Peter fattinger, interview

The exhibition INSIDERS, is an investigation, that try to shows and deals about the new alternatives way of practicing architecture. How the discipline call herself into question, how architecture put herself at the service, how does she invent new territories, new accounts, new fictions, weave social links. I had the feeling that architecture borrow or return to many popular knowledge for renewing itself…. Your feeling about that ?

PETER FATTINGER: Especially in practicing architecture, which really has such a momentous impact on so many fields of daily life, it is important to leave the narrow normative tracks and search for alternative ways. There is a big potential of exploring and inventing alternative processes already in the course of the academic architectural education. You can gain so much knowledge just by doing things yourself. This personal hands on involvement in project execution triggers a process where ideas are not just implemented, but further inspired. Therefore bricolage can be a perfect source for new ideas.

You are architect, you are teacher, and you make the choice to teach in building with students. In that way it define one of the new alternative frame of practicing architecture…How do you define, explain your own practice? How does it start for you ? Which feeling had make the decision to go further in that way ? And the assessment by report to that ?

P.F: Since 2000 I am running a design-build studio at Vienna University of Technology. Together with my students, we are designing and building architecture in collective teamwork, with an intense hands-on approach, through all project-stages, with all the related responsibilities and consequences: from drawing the initial sketch to carrying out the entire construction works and finally even organizing the opening-ceremony. By closing a process-circle of thought and action, we very directly and personally come to a built result. The students get the big picture of what producing architecture means and finally, when the building is in use, they get directly aware of what their ideas have brought about.
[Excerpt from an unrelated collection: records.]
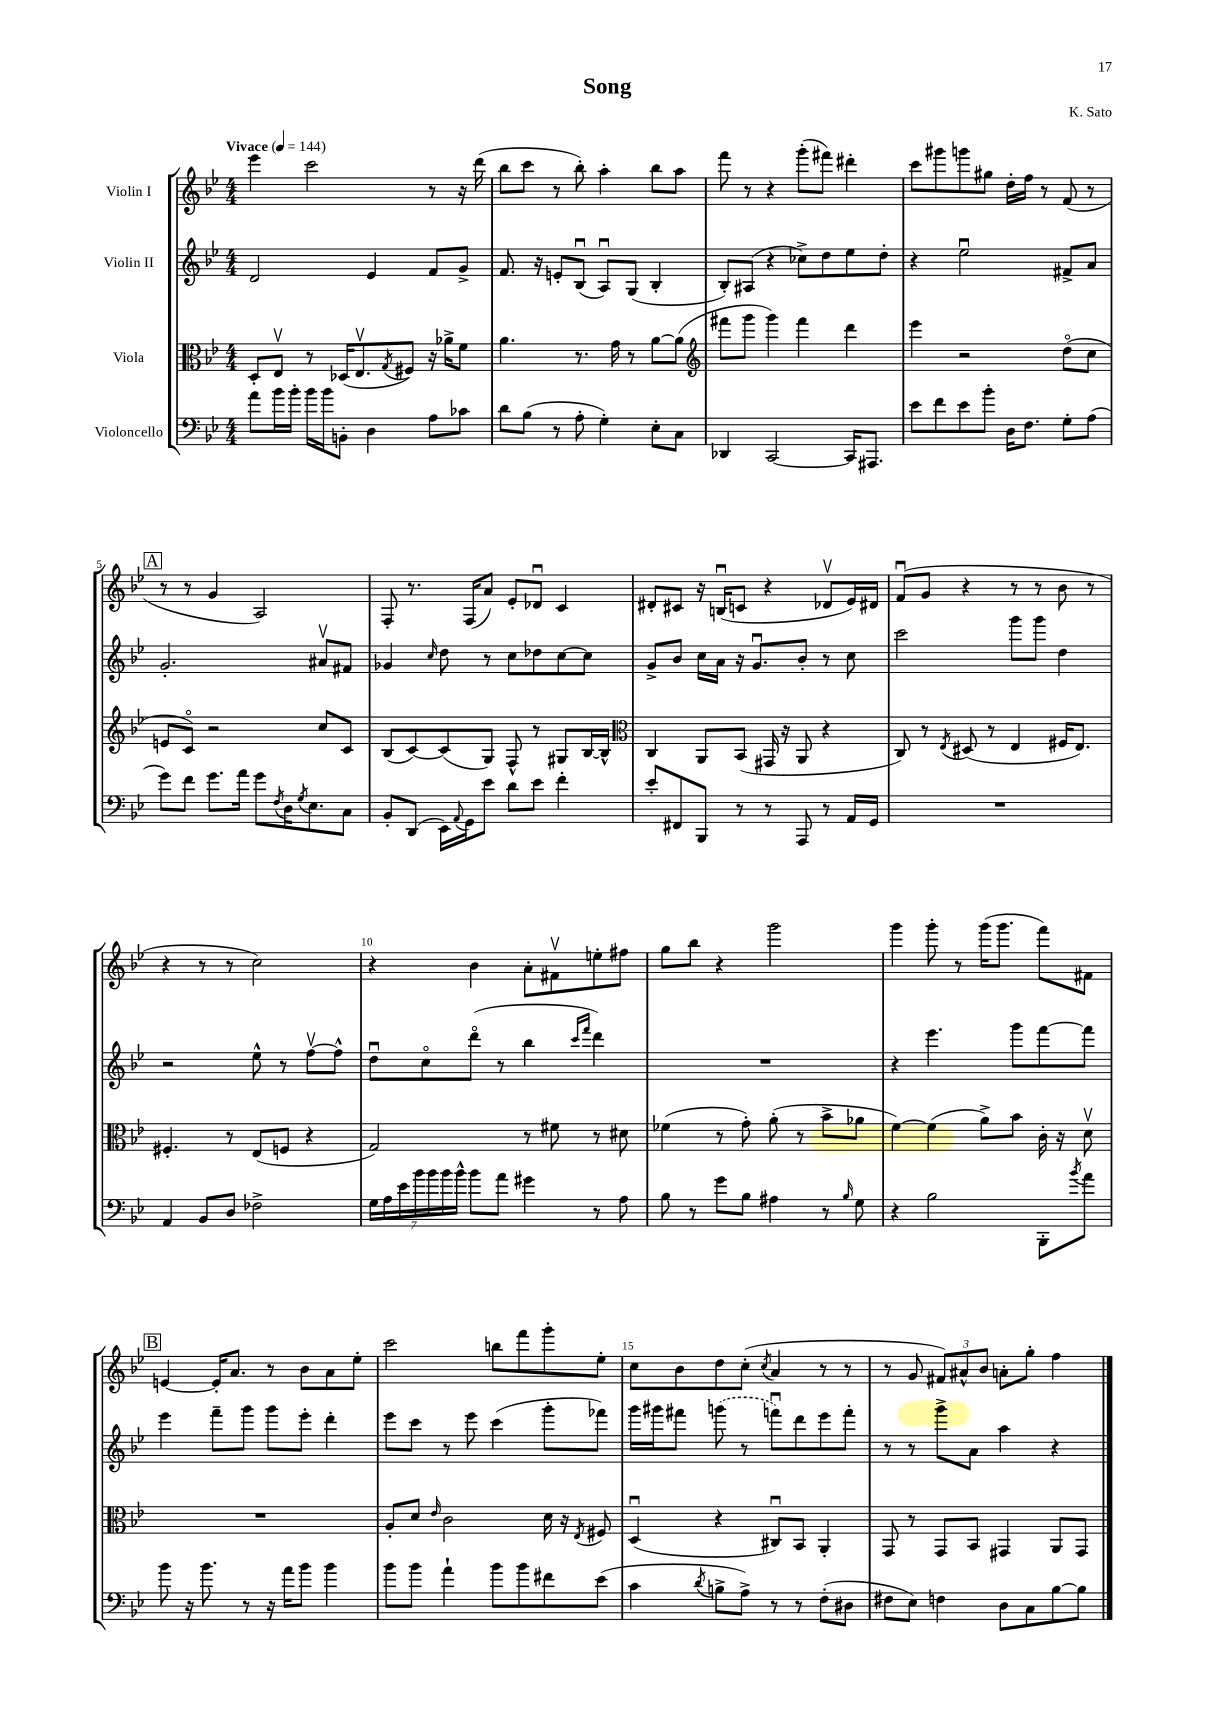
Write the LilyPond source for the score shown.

\header { title = "Song" composer = "K. Sato" }
<<
\new StaffGroup <<
\new Staff = "s0" \with { instrumentName = "Violin I" } {
    \clef treble \key bes \major \numericTimeSignature \time 4/4 \tempo "Vivace" 4 = 144
    ees'''4 c'''2 r8 r16 d'''16( |
    bes''8 c'''8 r8 bes''8-.) a''4-. bes''8 a''8 |
    f'''8 r8 r4 g'''8-.( fis'''8) dis'''4-. |
    c'''8 gis'''8 g'''8 gis''8 d''16-. f''16 r8 f'8( r8 |
    \mark \markup { \box "A" } r8 r8 g'4 a2) |
    f8-. r8. f16( a'8) ees'8-. des'8\downbow c'4 |
    dis'8-. cis'8 r16 b16\downbow( c'8 r4 des'8\upbow ees'16) dis'16 |
    f'8\downbow( g'8 r4 r8 r8 bes'8 r8 |
    r4 r8 r8 c''2) |
    r4 bes'4 a'8-. fis'8\upbow e''8-. fis''8 |
    g''8 bes''8 r4 g'''2 |
    g'''4 g'''8-. r8 g'''16( g'''8. f'''8) fis'8 |
    \mark \markup { \box "B" } e'4~ e'16-. a'8. r8 bes'8 a'8 ees''8-. |
    c'''2 b''8 f'''8 g'''8-. ees''8-. |
    c''8 bes'8 d''8 c''8-.( \acciaccatura { c''8 } a'4 r8 r8 |
    r8 g'8 \tuplet 3/2 { fis'8) ais'8-^ bes'8 } a'8-. g''8-. f''4 \bar "|." |
}
\new Staff = "s1" \with { instrumentName = "Violin II" } {
    \clef treble \key bes \major \numericTimeSignature \time 4/4
    d'2 ees'4 f'8 g'8-> |
    f'8. r16 e'8-. bes8\downbow( a8\downbow) g8( bes4-. |
    bes8-.) ais8( r4 ces''8->) d''8 ees''8 d''8-. |
    r4 ees''2\downbow fis'8-> a'8 |
    \mark \markup { \box "A" } g'2.-. ais'8\upbow fis'8 |
    ges'4 \grace { c''16 } d''8 r8 c''8 des''8 c''8~ c''8 |
    g'8-> bes'8 c''16 a'16 r16 g'8.\downbow bes'8-. r8 c''8 |
    c'''2 g'''8 g'''8 d''4 |
    r2 ees''8-^ r8 f''8~\upbow f''8-^ |
    d''8\downbow c''8\flageolet d'''8\flageolet( r8 bes''4 \grace { c'''16 f'''16 } d'''4) |
    R1 |
    r4 ees'''4. g'''8 f'''8~ f'''8 |
    \mark \markup { \box "B" } ees'''4 f'''8-- g'''8 g'''8 ees'''8-. d'''4-. |
    ees'''8 c'''8 r8 ees'''8 c'''4( g'''8-. fes'''8) |
    g'''16 gis'''16 fis'''8 \once \slurDashed g'''8( r8 f'''8\downbow) d'''8 ees'''8 f'''8-. |
    r8 r8 g'''8-> a'8 a''4 r4 \bar "|." |
}
\new Staff = "s2" \with { instrumentName = "Viola" } {
    \clef alto \key bes \major \numericTimeSignature \time 4/4
    d8-. ees8\upbow r8 des16( ees8.\upbow \acciaccatura { g8 } fis8) r16 aes'16-> f'8 |
    a'4. r8. g'16 r8 a'8~ a'8( |
    \clef treble fis'''8 g'''8 g'''4) fis'''4 d'''4 |
    ees'''4 r2 d''8\flageolet( c''8 |
    \mark \markup { \box "A" } e'8 c'8\flageolet) r2 c''8 c'8 |
    bes8( c'8~) c'8( g8) f8-^ r8 gis8 bes16~ bes16-^ |
    \clef alto c4 a,8 bes,8( gis,16 r16 a,8 r4 |
    c8) r8 \acciaccatura { ees8 } dis8( r8 ees4 fis16 ees8.) |
    fis4.-. r8 ees8( f8 r4 |
    g2) r8 fis'8 r8 dis'8 |
    fes'4( r8 g'8-.) a'8-.( r8 bes'8-> aes'8 |
    f'4~) f'4( a'8->) bes'8 c'16-. r16 d'8\upbow |
    \mark \markup { \box "B" } R1 |
    a8-. d'8 \grace { ees'16 } c'2 d'16 r16 \acciaccatura { ees8 } fis8 |
    d4\downbow( r4 cis8\downbow) bes,8 a,4-. |
    g,8 r8 g,8 bes,8 gis,4 a,8 gis,8 \bar "|." |
}
\new Staff = "s3" \with { instrumentName = "Violoncello" } {
    \clef bass \key bes \major \numericTimeSignature \time 4/4
    a'8 bes'16 bes'16-. bes'16 bes'16 b,8-. d4 a8 ces'8 |
    d'8 bes8( r8 a8-. g4-.) ees8-. c8 |
    des,4 c,2~ c,16 ais,,8. |
    ees'8 f'8 ees'8 bes'8-. d16 f8. g8-. a8( |
    \mark \markup { \box "A" } g'8) f'8 g'8. a'16 g'8 \acciaccatura { f8 } d16 \acciaccatura { g8 } ees8. c8 |
    bes,8-. d,8( ees,16) \appoggiatura { a,8 } g,16 ees'8 d'8 ees'8 f'4-. |
    ees'8-. fis,8 bes,,8 r8 r8 a,,8 r8 a,16 g,16 |
    R1 |
    a,4 bes,8 d8 fes2-> |
    \tuplet 7/4 { g16 a16 ees'16 bes'16 bes'16 bes'16 bes'16-^ } bes'8 a'8 gis'4 r8 a8 |
    bes8 r8 g'8 bes8 ais4 r8 \grace { bes16 } g8 |
    r4 bes2 bes,,8-. \acciaccatura { bes'8 } a'8 |
    \mark \markup { \box "B" } bes'8 r16 bes'8. r8 r16 a'16 bes'8 bes'4 |
    bes'8 bes'8 a'4-! bes'8 bes'8 fis'8 ees'8( |
    c'4 \acciaccatura { d'8 } b8-> a8->) r8 r8 f8-.( dis8 |
    fis8 ees8) f4 d8 c8 bes8~ bes8 \bar "|." |
}
>>
>>
\layout { \context { \Score \override BarNumber.break-visibility = ##(#f #t #t) barNumberVisibility = #(every-nth-bar-number-visible 5) } }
At the same time and in the same team we are acting as initiators-researchers-designers-fundraisers-builders and sometimes even operators of an architecture in public interest. Our projects range from temporary, useable and inhabitable installations for the urban public space in European cities to permanent buildings for social institutions, like kindergartens, care centres and orphanages in South African townships and Indonesian disaster areas. The students leave the classroom to get confronted with real tasks and real conditions. Especially with the extra-european projects, the construction sites – far away from the environment the students are used to, not only in geographical, but also in social terms – become their places of work and learning for several weeks. Cooperative work for and with the local population fosters both a mutual cultural exchange and an awareness of what architecture truly means for the majority of the world’s population.
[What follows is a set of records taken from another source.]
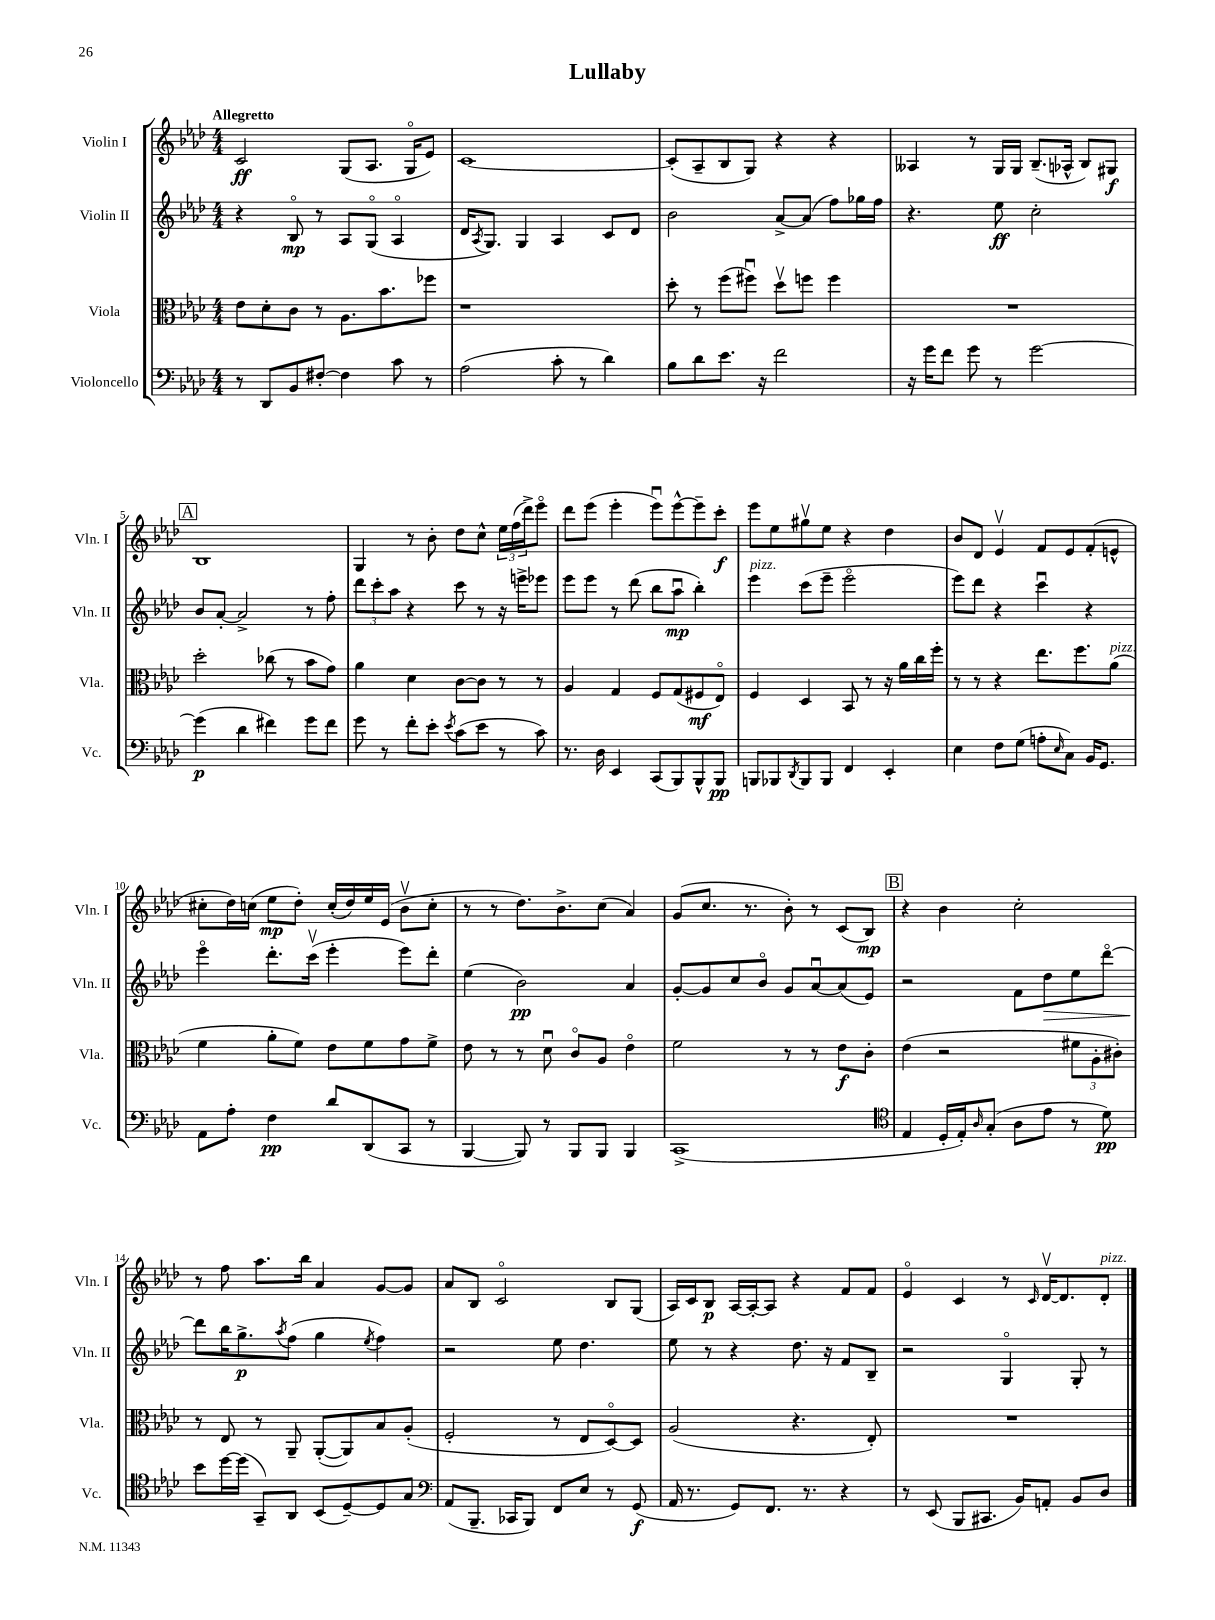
\header { title = "Lullaby" }
<<
\new StaffGroup <<
\new Staff = "s0" \with { instrumentName = "Violin I" shortInstrumentName = "Vln. I" } {
    \clef treble \key aes \major \numericTimeSignature \time 4/4 \tempo "Allegretto"
    c'2\ff g8( aes8. g16\flageolet ees'8) |
    c'1~ |
    c'8-.( aes8-- bes8 g8) r4 r4 |
    aeses4 r8 g16 g16 bes8.--( aes16-^ bes8) gis8\f |
    \mark \markup { \box "A" } bes1 |
    g4 r8 bes'8-. des''8 c''8-^ \tuplet 3/2 { ees''16 f''16( des'''16->) } ees'''8\flageolet |
    des'''8 ees'''8( ees'''4-. ees'''8\downbow) ees'''8~-^ ees'''8-- c'''8-.\f |
    ees'''8 ees''8 gis''8\upbow ees''8 r4 des''4 |
    bes'8 des'8 ees'4\upbow f'8 ees'8 f'8-.( e'8-^ |
    cis''8-. des''16) c''16( ees''8\mp des''8-.) c''16-.( des''16) ees''16 ees'16( bes'8\upbow c''8-. |
    r8 r8 des''8.) bes'8.-> c''8( aes'4) |
    g'8( c''8. r8. bes'8-.) r8 c'8( bes8\mp) |
    \mark \markup { \box "B" } r4 bes'4 c''2-. |
    r8 f''8 aes''8. bes''16 aes'4 g'8~ g'8 |
    aes'8 bes8 c'2\flageolet bes8 g8( |
    aes16) c'16 bes8\p aes16~ aes16~-. aes8 r4 f'8 f'8 |
    ees'4\flageolet c'4 r8 \grace { c'16 } des'16~\upbow des'8. des'8-.^\markup { \italic "pizz." } \bar "|." |
}
\new Staff = "s1" \with { instrumentName = "Violin II" shortInstrumentName = "Vln. II" } {
    \clef treble \key aes \major \numericTimeSignature \time 4/4
    r4 bes8\flageolet\mp r8 aes8 g8\flageolet( aes4\flageolet |
    des'16 \acciaccatura { aes8 } g8.) g4 aes4 c'8 des'8 |
    bes'2 aes'8~-> aes'8( f''8) ges''16 f''16 |
    r4. ees''8\ff c''2-. |
    \mark \markup { \box "A" } bes'8 aes'8~-. aes'2-> r8 f''8-. |
    \tuplet 3/2 { des'''8 c'''8-. aes''8 } r4 c'''8 r8 r16 e'''16-> ees'''8 |
    ees'''8 ees'''8 r8 des'''8( bes''8 aes''8\downbow\mp bes''4-.) |
    ees'''4^\markup { \italic "pizz." } c'''8( ees'''8-- ees'''2\flageolet |
    ees'''8) des'''8 r4 c'''4\downbow r4 |
    ees'''4\flageolet des'''8.-. c'''16\upbow( ees'''4-. ees'''8) des'''8-. |
    ees''4( bes'2\pp) aes'4 |
    g'8~-. g'8 c''8 bes'8\flageolet g'8 aes'8~\downbow aes'8( ees'8) |
    \mark \markup { \box "B" } r2 f'8 des''8\> ees''8 des'''8~\flageolet |
    des'''8\! bes''16 g''8.->\p \acciaccatura { aes''8 } f''8( g''4 \acciaccatura { ees''8 } f''4) |
    r2 ees''8 des''4. |
    ees''8 r8 r4 des''8. r16 f'8 bes8-- |
    r2 g4\flageolet g8-. r8 \bar "|." |
}
\new Staff = "s2" \with { instrumentName = "Viola" shortInstrumentName = "Vla." } {
    \clef alto \key aes \major \numericTimeSignature \time 4/4
    ees'8 des'8-. c'8 r8 aes8. bes'8. fes''8 |
    r1 |
    des''8-. r8 f''8( fis''8\downbow) des''8\upbow f''8 f''4 |
    R1 |
    \mark \markup { \box "A" } des''2-. ces''8( r8 bes'8 g'8) |
    aes'4 des'4 c'8~ c'8 r8 r8 |
    aes4 g4 f8 g8( fis8\mf ees8\flageolet) |
    f4 des4 bes,8 r8 r16 aes'16 c''16 f''16-. |
    r8 r8 r4 ees''8. f''8. aes'8^\markup { \italic "pizz." }( |
    f'4 aes'8-. f'8) ees'8 f'8 g'8 f'8-> |
    ees'8 r8 r8 des'8\downbow c'8\flageolet aes8 ees'4\flageolet |
    f'2 r8 r8 ees'8\f c'8-. |
    \mark \markup { \box "B" } ees'4( r2 \tuplet 3/2 { fis'8 aes8-. cis'8-.) } |
    r8 ees8 r8 aes,8-- aes,8~-.( aes,8) bes8 aes8-.( |
    f2-. r8 ees8 des8~\flageolet) des8 |
    aes2( r4. ees8-.) |
    R1 \bar "|." |
}
\new Staff = "s3" \with { instrumentName = "Violoncello" shortInstrumentName = "Vc." } {
    \clef bass \key aes \major \numericTimeSignature \time 4/4
    r8 des,8 bes,8 fis8~-. fis4 c'8 r8 |
    aes2( c'8-. r8 des'4) |
    bes8 des'8 ees'8. r16 f'2 |
    r16 g'16 f'8 g'8 r8 g'2~ |
    \mark \markup { \box "A" } g'4\p( des'4 fis'4) g'8 fis'8 |
    g'8 r8 f'8-. ees'8-. \acciaccatura { ees'8 } c'8( ees'8 r8 c'8) |
    r8. des16 ees,4 c,8( bes,,8) bes,,8-^ bes,,8\pp |
    b,,8 bes,,8 \acciaccatura { des,8 } bes,,8 bes,,8 f,4 ees,4-. |
    ees4 f8 g8( a8-. \grace { ees16 } c8) bes,16 g,8. |
    aes,8 aes8-. f4\pp des'8 des,8( c,8 r8 |
    bes,,4~ bes,,8) r8 bes,,8 bes,,8 bes,,4 |
    c,1->( |
    \mark \markup { \box "B" } \clef tenor ees4 des16-. ees16-.) \grace { aes16 } g8-.( aes8 ees'8 r8 des'8\pp) |
    bes'8 des''16~ des''16( g,8--) aes,8 bes,8( des8~--) des8 g8 |
    \clef bass aes,8( bes,,8.-- ces,16 bes,,8) f,8 ees8 r8 g,8\f( |
    aes,16 r8. g,8) f,8. r8. r4 |
    r8 ees,8( bes,,8 cis,8. bes,16) a,8-. bes,8 des8 \bar "|." |
}
>>
>>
Some people speaks about a fashion attitude, an avatar or misadventure of postmodernism ? Does it have to be prolonged, to be transmitted, to be developed in the next couple of years and how ?
P.F: Within the last 10 years we gained a lot of experience in doing design-build projects with our students, starting with small projects and continuously raising the complexity and dimensions of the building tasks year by year.
In 2003 we did a pilot-project in the South African township Orange Farm, designing and building a day-centre and workshop for disabled people. As the project worked out great we continued with another two buildings in the following years, a home for disabled and a kindergarten. In the meantime eight schools of architecture from Austria and Germany followed the idea to do building projects in South African townships and joined together in a busy network, called Sarch.
So of course there is a kind of trend at schools of architecture to offer these alternative paths of architectural education and experience. Actually I do not see this as a fashion attitude, but as a long-term chance to reconsider architectural education and the making of architecture as a complete process, where students can interfere very directly and have to take over responsibility for their thoughts and actions.
Consequently we will continue with these projects in the next years and are looking forward to new challenging building tasks.